The state is stepping into the library’s financial fray.
According to a letter from the Maryland Department of Education, the governing entity that oversees all libraries, the state will conduct quarterly audits of the library’s 2009 corrective plan; monitor the library’s financial process until it is no longer operating with a deficit; and send a representative to conduct on-site checks and training with the Board of Trustees. The news came as a response to a letter written by the county commissioners requesting an emergency audit. The commissioners have no legal power over the library board or its director.
The county’s Chief Financial Officer Pat Merritt said, “Hopefully that will help us find the ‘missing’ $26,000 in original grant funds.”
The $26,000 was part of a capital improvement grant for the library renovation, a project the county funded initially with the understanding the county funds would be reimbursed by the library when the grant money came in. However, the state cut the grant amount last fall and notified the library, who failed to notify the county.
The library has also turned over credit card statements and Board meeting minutes in an attempt to explain the $100,000 deficit it is currently operating with.
County Administrator Susie Hayman said the commissioners requested any documents that supported the Board’s approval to go over past budgets. Reading from a memo she said, “The response we got from Library Director Jerry Keiser was: ‘The library does not have any internal documents authorizing expenditures in excess of budgeted amounts, because procedures did not require any.’”
In response Commissioner William Pickrum said, “Unfortunately, I think officials that have oversight of our library in the state missed this one. Whether they were asleep at the switch I don’t know.”
Hayman and Merritt have not had a chance to go over all the credit card statements, but already some things are “jumping out,” Hayman said. In particular is a $4,000 charge in Key West, Fla. during a library/writers’ convention.
“There are four different charges for more than $900 each … the Key West Hotel bill is more than $4,000,” Hayman said.
Merritt said that one of the line items that were over-spent in the 2009 budget was travel and once she and Hayman have the time to look at everything “we’ll have a better idea of how the money was spent.”

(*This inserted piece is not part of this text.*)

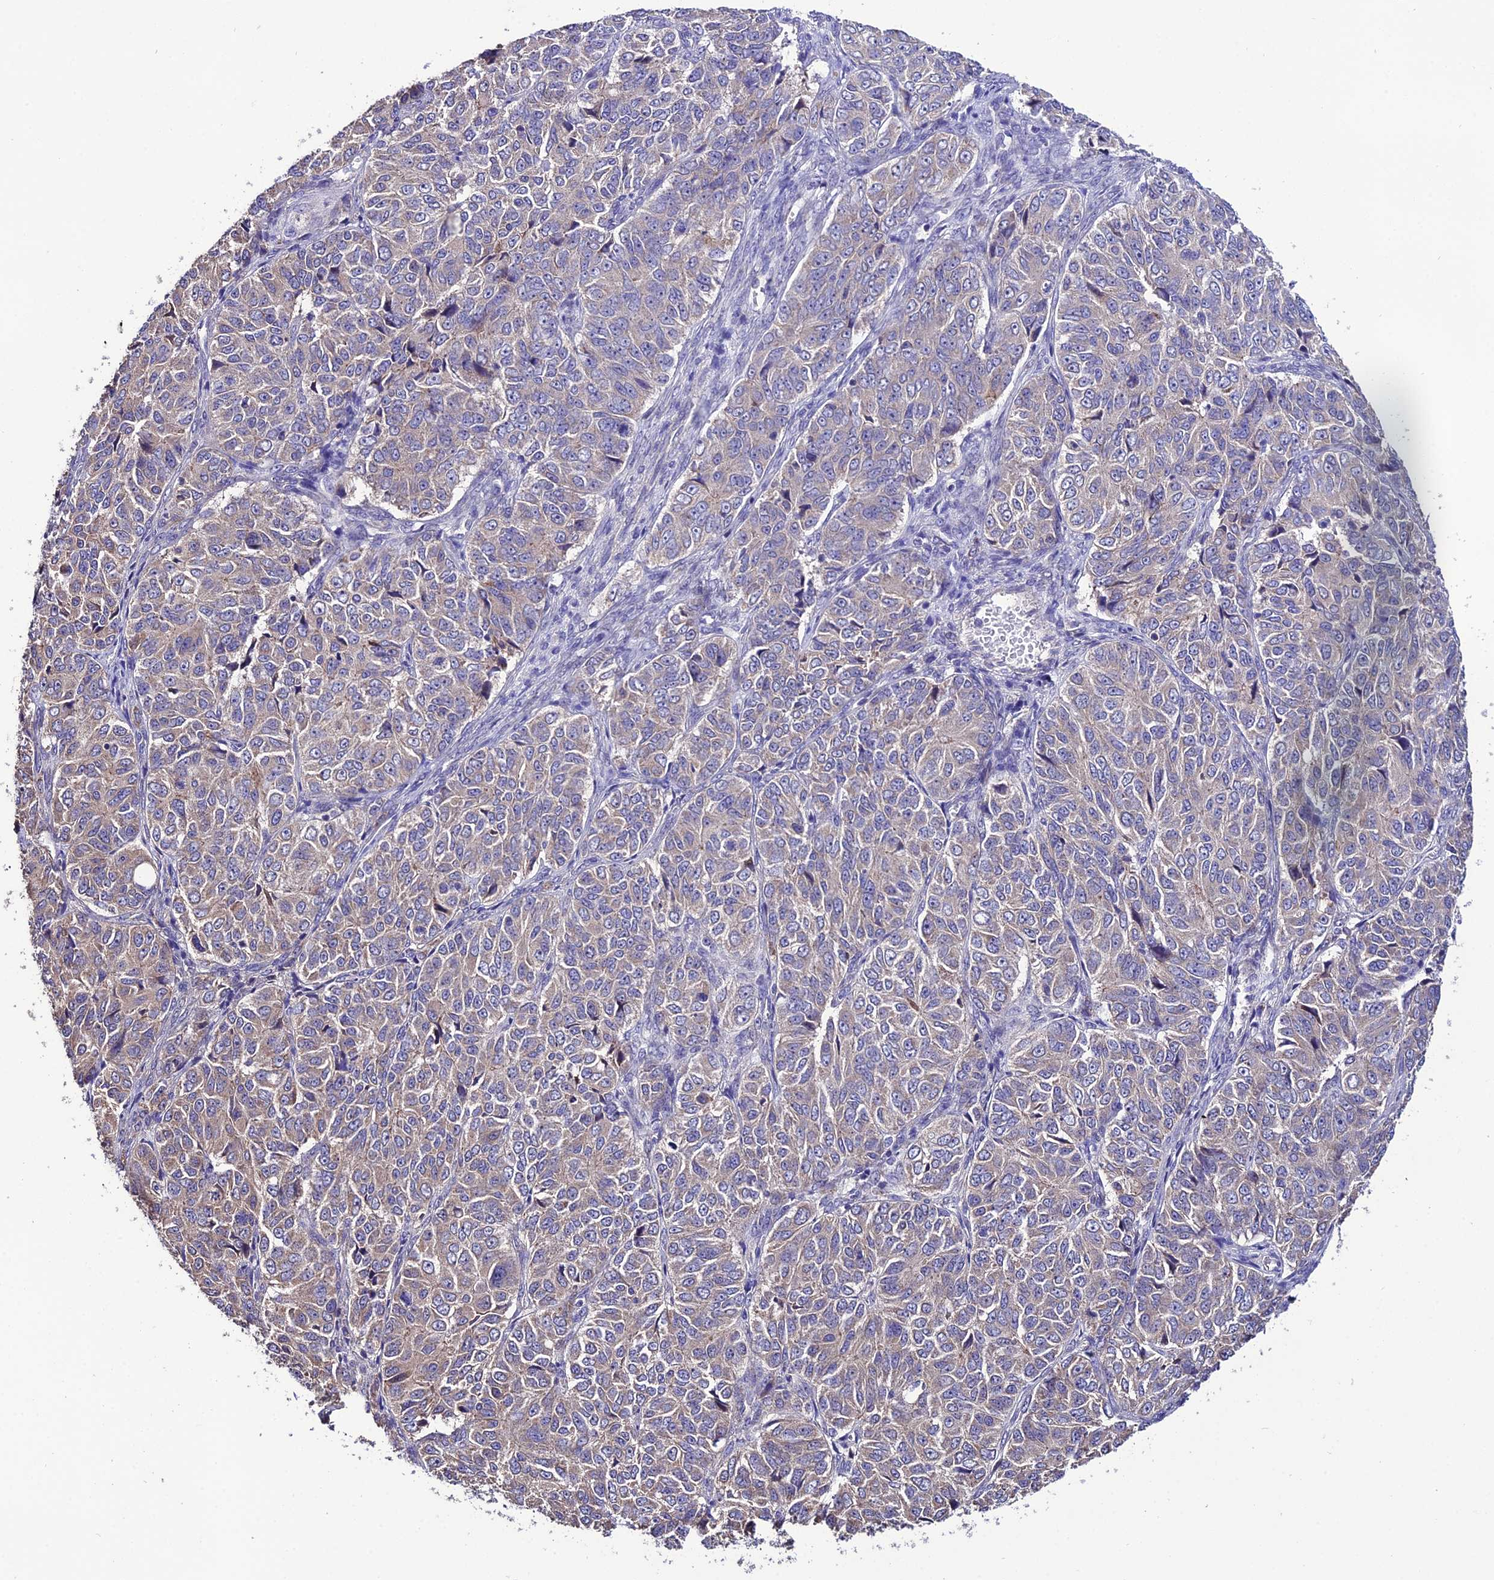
{"staining": {"intensity": "weak", "quantity": "25%-75%", "location": "cytoplasmic/membranous"}, "tissue": "ovarian cancer", "cell_type": "Tumor cells", "image_type": "cancer", "snomed": [{"axis": "morphology", "description": "Carcinoma, endometroid"}, {"axis": "topography", "description": "Ovary"}], "caption": "Weak cytoplasmic/membranous protein expression is present in approximately 25%-75% of tumor cells in ovarian cancer (endometroid carcinoma). (Stains: DAB (3,3'-diaminobenzidine) in brown, nuclei in blue, Microscopy: brightfield microscopy at high magnification).", "gene": "HOGA1", "patient": {"sex": "female", "age": 51}}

Audience members questioned how the Board of Trustees could let the library get into such financial straights and why the director had not resigned.
“We’re talking about volunteers here … I do think some things were kept from them (the Board),” Commissioner Ron Fithian said. “There’s a way for them to fix this. They’ll have to make some tough decisions, but they can fix this. They have told us they know this is their responsibility, and they want to make it right.”
Speaking from the audience, John Vail questioned the Board’s response to the library’s financial troubles, and whether they were really taking the matter seriously.
“I’ve worked in Human Resources all my life and we know that the Board of Trustees reprimanded him (Keiser),” Vail noted. “You don’t reprimand someone when you intend to fire them. They obviously think it’s ok and enough. You [commissioners] need to send a letter to them that as the main funding source you don’t have faith in their director and they need to replace him.”
While both Fithian and Pickrum agreed with Vail’s assessment, they declined to make any requests for personnel changes in a letter to the library. They would, however, ask that a revised budget be adopted by Aug. 17; ask the Board to account for the $26,000 in grant funds; and ask for the Board’s position on the additional money the county paid to cover construction costs.
The next Board of Trustee’s meeting is scheduled for Wednesday, Aug. 4 at 3 p.m. in the yellow building in the library’s parking lot. According to an agenda posted on the library’s Web site, the Board intends to discuss the Fiscal Year 2011 budget.